After months of planning, Hall County is poised to move on two new fire stations in North Hall.
“We have offers out to property owners. We’ve identified locations, and hopefully we will have fire stations in the next 12 to 14 months,” District 3 Commissioner Scott Gibbs said last week.
The exact site of the properties are confidential until they are under contract, he said.
A new station will be built somewhere north of Mount Vernon Road, and Station 3 on Short Road off Price Road will be relocated on Mount Vernon. That station, constructed in 1973, was meant to be temporary.
Funding for those stations and one other that has already been built was approved in a special purpose local option sales tax vote in 2004.
Station 2 on Brookton-Lula Road was relocated to a new building on Hulsey Road in Clermont in 2008.
The other two stations were supposed to follow shortly but plans were put on hold.
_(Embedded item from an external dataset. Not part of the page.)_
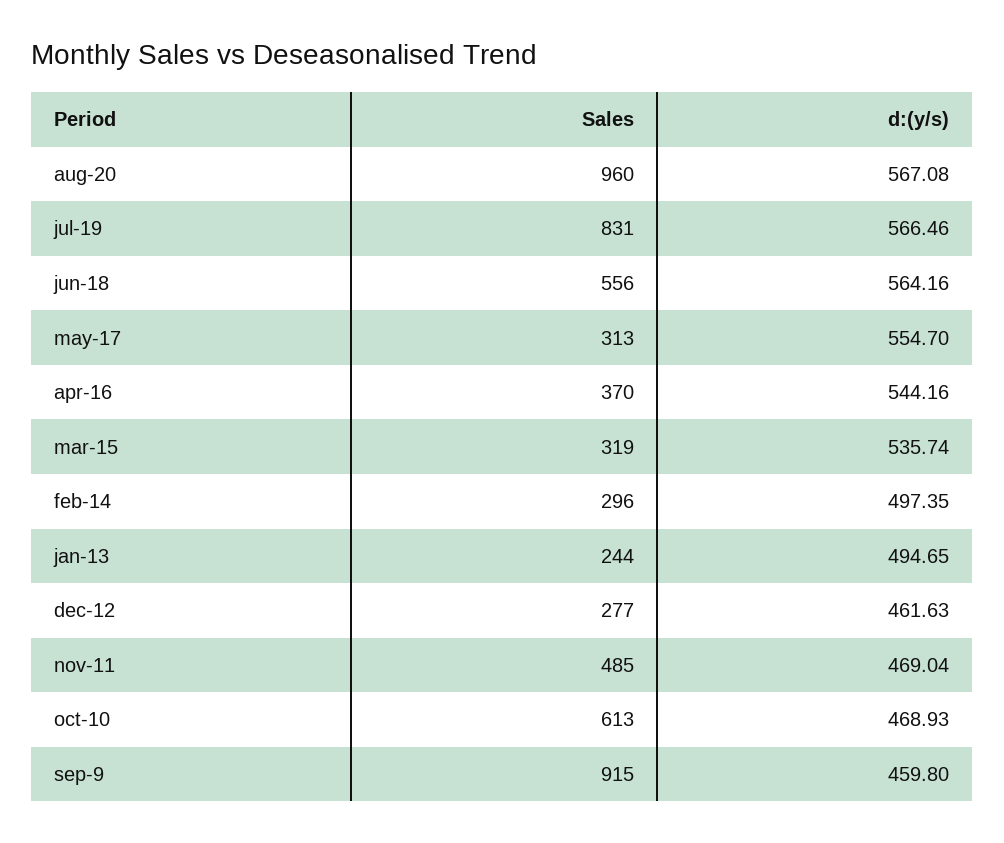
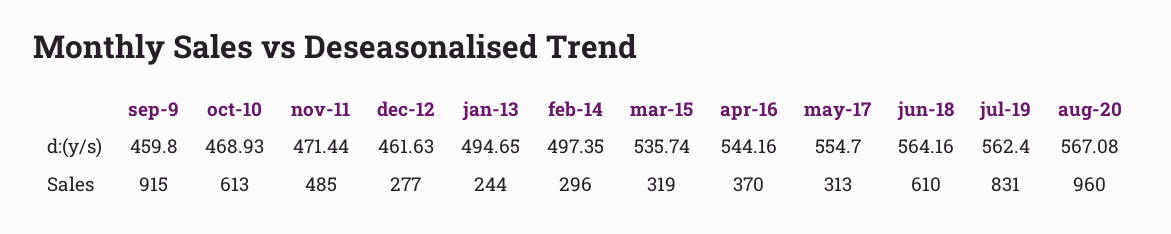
d:(y/s), jul-19: 566.46 -> 562.4
Sales, jun-18: 556 -> 610
d:(y/s), nov-11: 469.04 -> 471.44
That led insurance rates to go up for some residents because they live too far from a fire station.
“It was a rightful concern when the relocation to Clermont caused a very large gap in my district,” Gibbs said.
Gibbs said the commission has been working diligently since this summer — “as fast as we’re allowed” — with Hall County Fire Chief David Kimbrell to identify locations for the stations.
“We recommend the locations based on coverage area and call volume, then we locate tracts of land and the commission approves where we would like to build,” Kimbrell said.
He said that “there have not necessarily been any changes in response delays” because of the distance to stations.
But residents of the area have expressed concern. Terry Kuehn lives in North Hall and was a volunteer firefighter for 25 years.
He said he knows the importance of response time, especially for ambulances.
“The fact is that 80 to 90 percent of calls in fire service are ambulance calls — that obviously is very important,” Kuehn said. “I have some more mature people that live in my neighborhood, and to us, that’s the No. 1 concern.”
Building the fire stations became an urgent issue for North Hall residents when insurance assessments caused a significant spike in rates.
Insurance companies use a rating system based on a system by Insurance Service Office, usually called ISO. Homes with better fire protection receive a lower ISO score; 1 is the best. Meanwhile, those with poorer protection get higher scores; the worst is 10, which is considered a lack of fire protection.
The affected North Hall neighborhoods are in an area where the rating was a 4 — that is, until Station 2 was relocated and the planned Station 3 relocation was never built.
Gibbs said he understands why residents have been upset.
“When you buy in the neighborhood and it’s a class 9, you knew there was not a fire station there,” he said. “But when you buy it and it’s a class 4, I don’t think that’s fair.”
He said that the station on Mount Vernon will bring those North Hall neighborhoods back into a class 4 rating. Some residents have been confused about the five-mile rule; homes that are beyond a five-mile driving distance from a fire station get an automatic 10 rating.
“The rate is determined by actual road miles between the fire station and the home,” Gibbs said. “It doesn’t matter if you’re ‘in that circle,’” he said, referring to a five-mile radius around a station.
Gibbs said the delay in construction was not lack of funds, but lack of initiative.
“Budgets have never been a factor; there was money sitting in supply for these two stations,” he said. “It just seemed they had fallen by the wayside. That new station got built in Clermont, then it never was followed through the offer for the one off of Mount Vernon Road.”
Although the money to build the station comes from SPLOST, funding fire station operations comes from a separate fire millage tax, not from the general fund.
The budget for the general fund has been tight for the past three to four years, Gibbs said.
“It’s either pay the tax or pay a higher rate on your insurance, so it’s actually cheaper to have fire service than to pay it in insurance,” Gibbs said.
The spiked premiums — from about $900 to $2,200 — got the ball rolling.
“When the insurance companies started picking up that they were farther than the five miles away, that’s what got our attention. That’s when it came to my attention that we have got to get this fire station built,” he said.
After months of planning, Gibbs said residents should be reassured that the issue is being addressed.
“I think what they wanted was a light at the end of the tunnel,” he said.
Eventually, Gibbs said, all of Mount Vernon will be in a safe range once the second planned station is built. And the planned third station will add fire coverage north of that area.